Found this new blog called puff of heaven and so far I’m finding it to be an interesting read. If you like my blog, you’ll probably like it. As for me, I figured I should post an update. I rely pretty heavily on the emails from WordPress to let me know if people have commented and for some reason all of the email from WordPress was going into my Spam folder. So I apologize to those of you posting legit comments in the past few months that your comments have only been approved now. To those of you posting ads disguised as comments, I have politely declined. That said, despite my complete absence of posting, lots of people are still reading. In fact, in November, I had the biggest number of hits ever. The only other day that compared was when I was actively posting and I posted: https://closetfascination.wordpress.com/2009/01/11/completely-normal-and-yet-not/ . Weird how internet traffic works sometimes.
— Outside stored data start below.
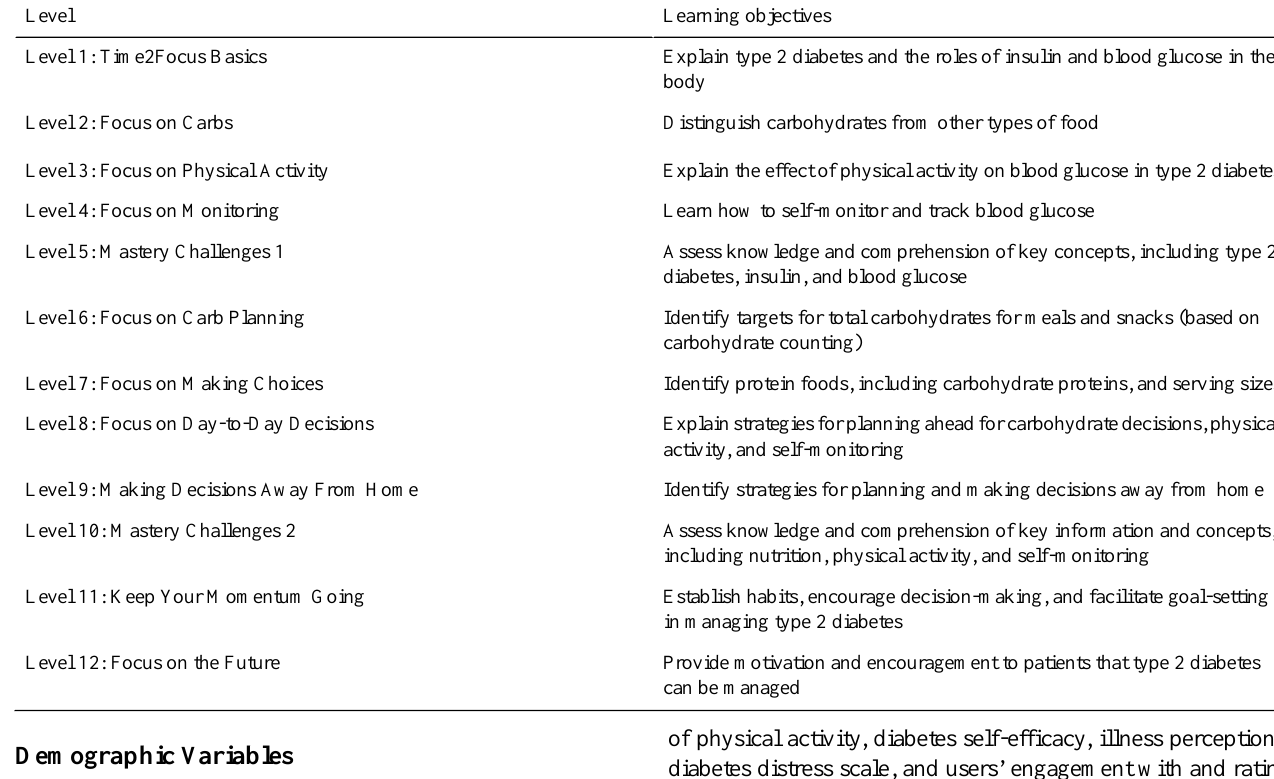
Table 1. Summary of level learning objectives.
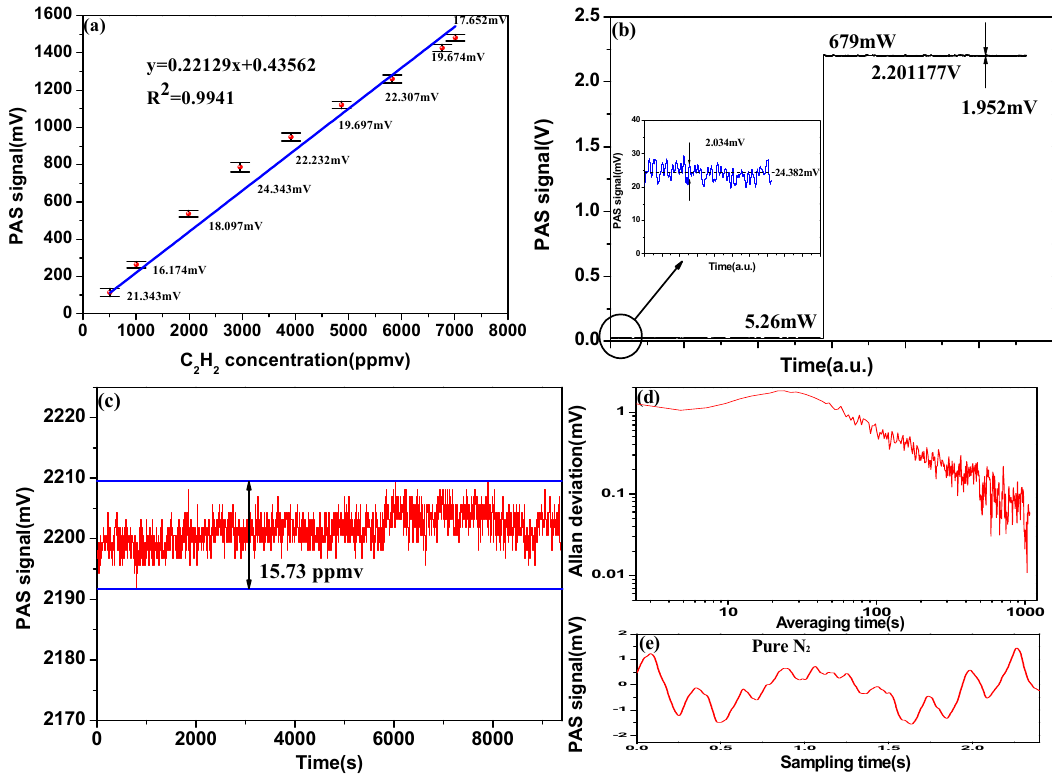
Figure 5. ( a ) Linearity of the PAS signal to the C 2 H 2 concentration at 1 bar and room temperature (24 °C); ( b ) The PAS signal in conventional intensity modulation system and acousto-optic Q-switched system; ( c ) Long-term stability of acousto-optic Q-switched system for 9500-ppmv C 2 H 2 ; ( d ) Allan deviation analysis of the acousto-optic Q-switched system as a function of integration time, the measurement was carried out with the PAS cell filled with pure N 2 ; ( e ) The representative PAS signals for pure N 2 .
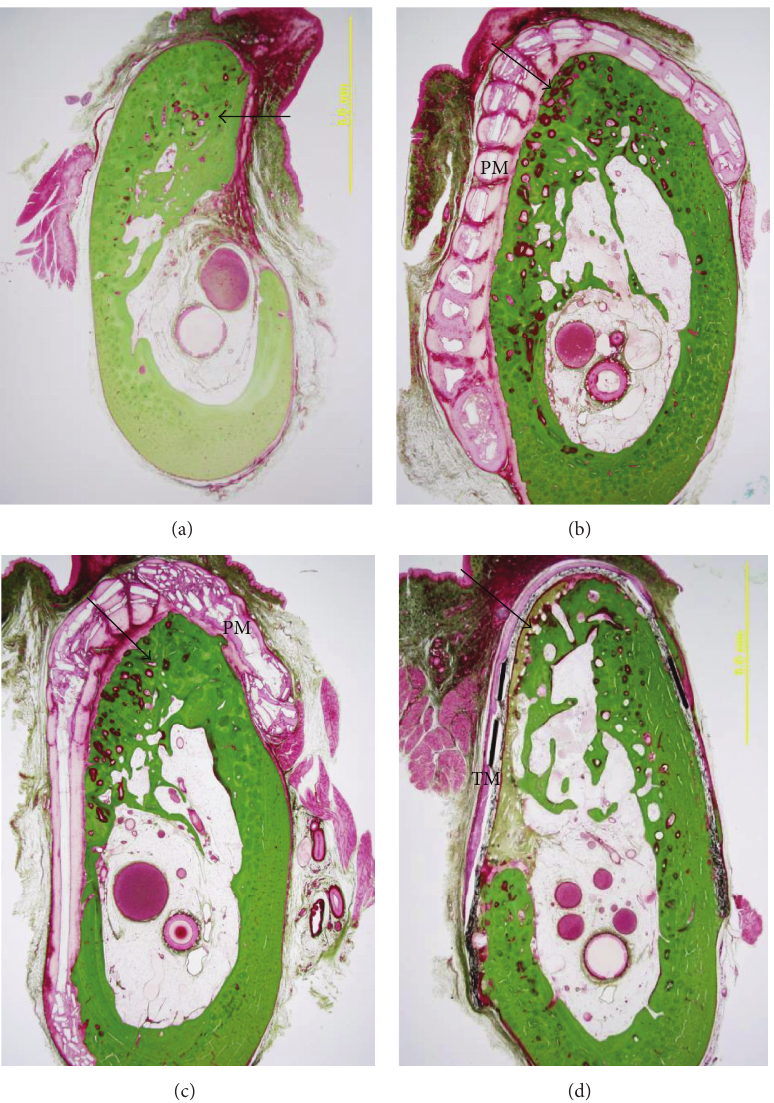
Figure 2: Histological microphotographs of coronal sections at 6 months postoperatively [33]. The Villanueva-Goldner staining: (a) control (virgin) group, (b) GBR using PLGC membrane, (c) GBR using PLGC+bone chips group, and (d) GBR using TR-PTFE membrane. PM: PLGC macroporous membrane. TM: TR-PTFE membrane, and arrow: regenerated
As for me smoking, I’ve gotten back into smoking pipes. I’ve smoked twice in the month of November. My boyfriend has been collecting has picked up my new favourite pipe. The Peterson Churchwarden. It gives such a consistently awesome smoke that after two smokes, I fell back in love with pipe smoking. It could also have to do with the fact that my boyfriend bought my favourite kind of tobacco and I’m getting so much better at packing it and puffing it in such a way that it doesn’t go out or smoke really hot. We also introduced a couple of friends to the joys of pipe smoking. Both were already cigar or cigarette dabblers so I didn’t feel like I was introducing a total tobacco virgin to the art of pipe smoking. My one friend loved it. Her feelings post pipe smoking were those of happiness, joy and loving the world. Based on this report, it is not surprising that Aboriginal smoke tobacco as part of their spiritual ceremonies. She confessed to me, naughty glint in her eye, that she liked it more than she should.But I would argue that most of us who have grown up in this anti-tobacco society who try tobacco and like it feel like this at some point. I know that is one of the first things I thought when I was experimenting as a teen. I like this more than I should. Smoking is bad. I like this more than I should. Those thoughts are also what started my paranoia about getting addicted. Since ridding myself of those irrational thoughts I have been able to enjoy my smoking when I do it much more.
Those of you aching for more posts, I’m not sure how much more I will post. I really should finish the fiction story, but as far as my own life and smoking it is kind of boring. I don’t mean that I am bored with it. Every time I smoke I get just as much pleasure and enjoyment as before. I truly appreciate tobacco. What I mean is that I started this blog to deal with the cognitive dissonance I was having about my reoccurring obsessive thoughts about smoking. Fast forward five years- I no longer have cognitive dissonance surrounding smoking. I’m mostly out of the proverbial “closet” as most of my friends know that I smoke occasionally. Unfortunately, my current at peaceness really stifles most of my inspiration to write. So the best you can hope for is an occasional update such as this one.
I do enjoy that I have a few friends that I can smoke with. My friend joked that there might be gifts of tobacco soon, which I would welcome. The social part of smoking is the best part. I’ve reached a lovely equilibrium with smoking where I neither obsess nor deny myself the pleasures of tobacco. And that my friends is awesome.